(收集的数据)
================

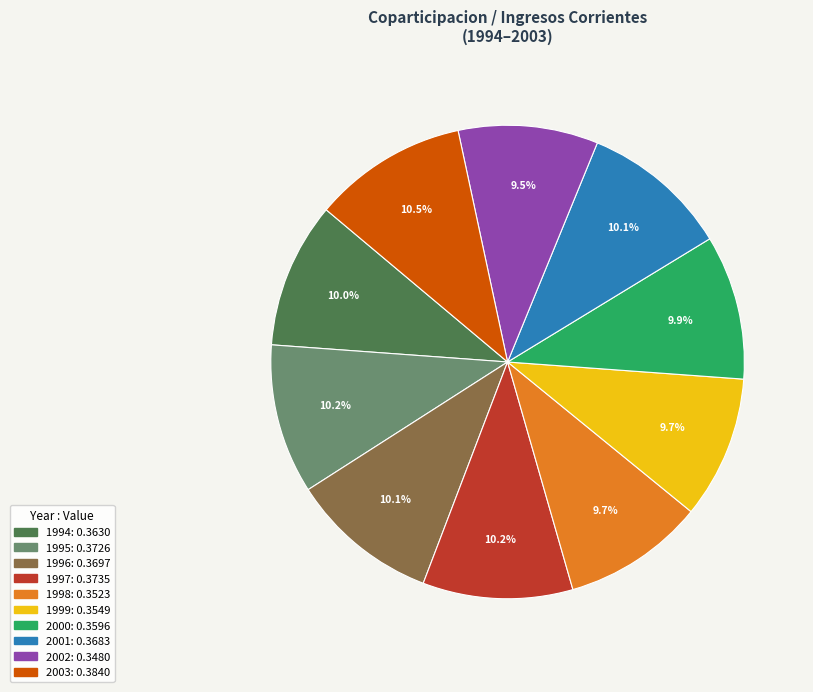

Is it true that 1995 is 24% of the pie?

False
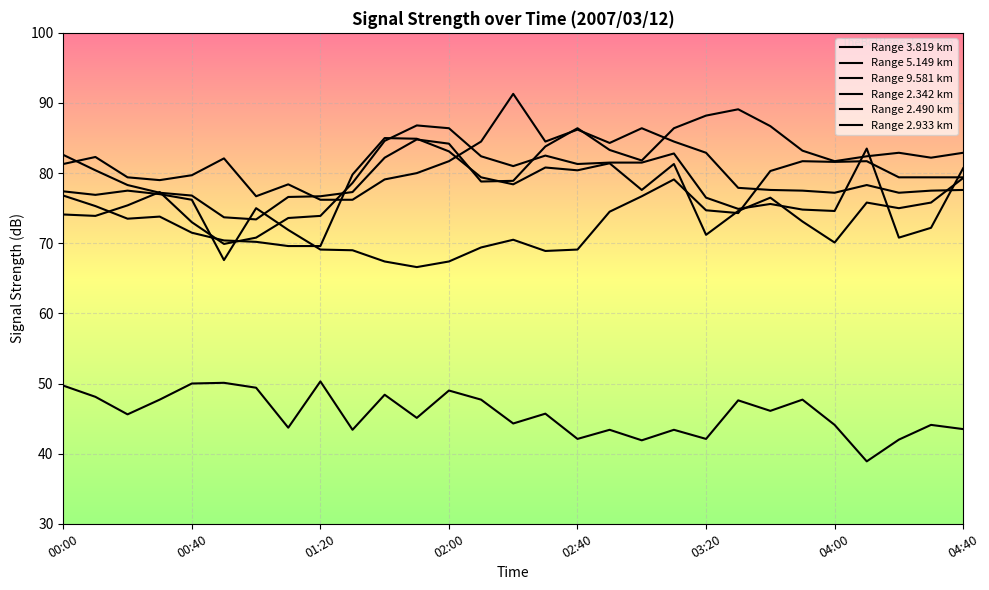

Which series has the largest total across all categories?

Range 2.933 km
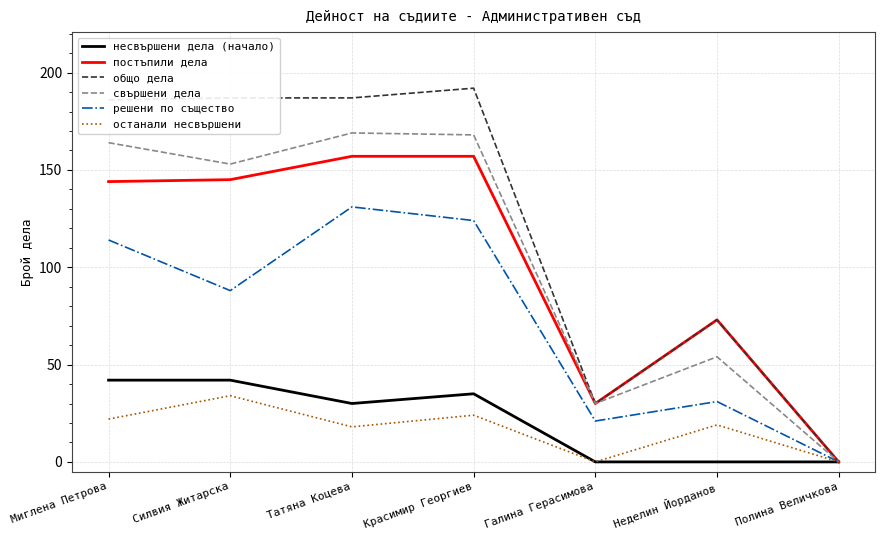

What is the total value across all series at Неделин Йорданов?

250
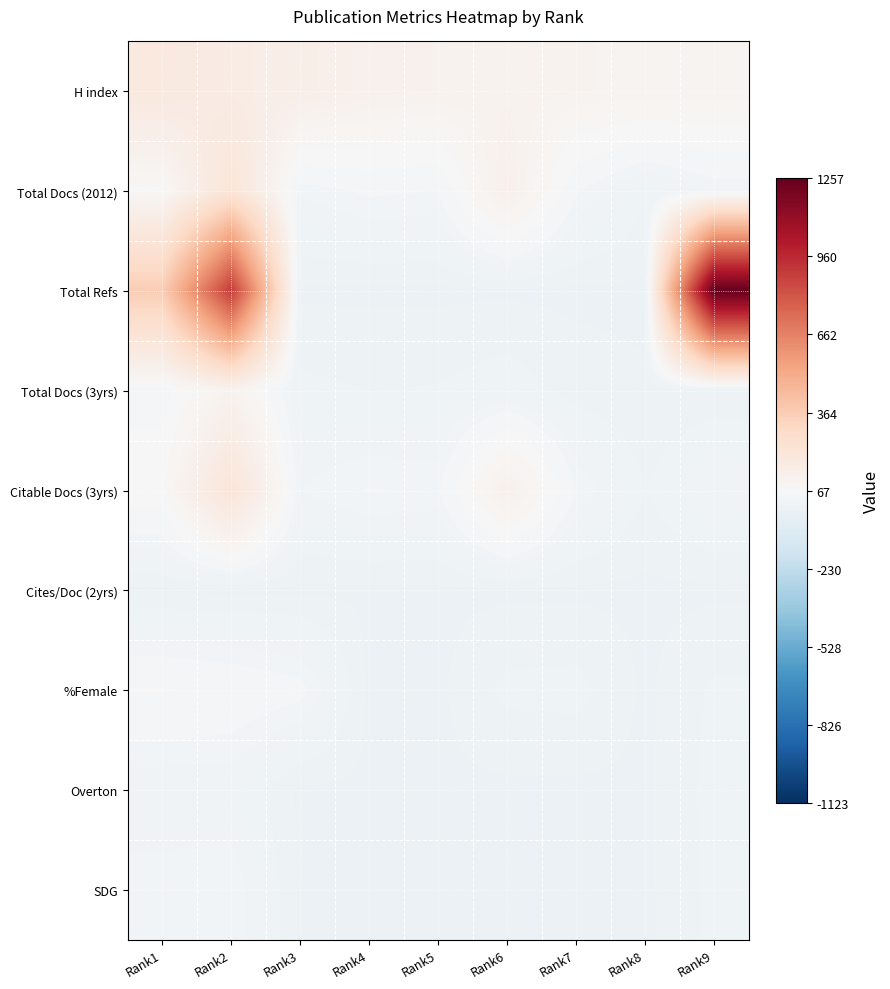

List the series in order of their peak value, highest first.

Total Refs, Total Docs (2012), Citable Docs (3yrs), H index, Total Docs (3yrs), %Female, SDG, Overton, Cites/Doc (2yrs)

================

▶ [任务] 把上面全部记录的每一行文字原样输出，答案中不要包含图片。

▶ [作答区]
Is it true that 1995 is 24% of the pie?

False

Which series has the largest total across all categories?

Range 2.933 km

What is the total value across all series at Неделин Йорданов?

250

List the series in order of their peak value, highest first.

Total Refs, Total Docs (2012), Citable Docs (3yrs), H index, Total Docs (3yrs), %Female, SDG, Overton, Cites/Doc (2yrs)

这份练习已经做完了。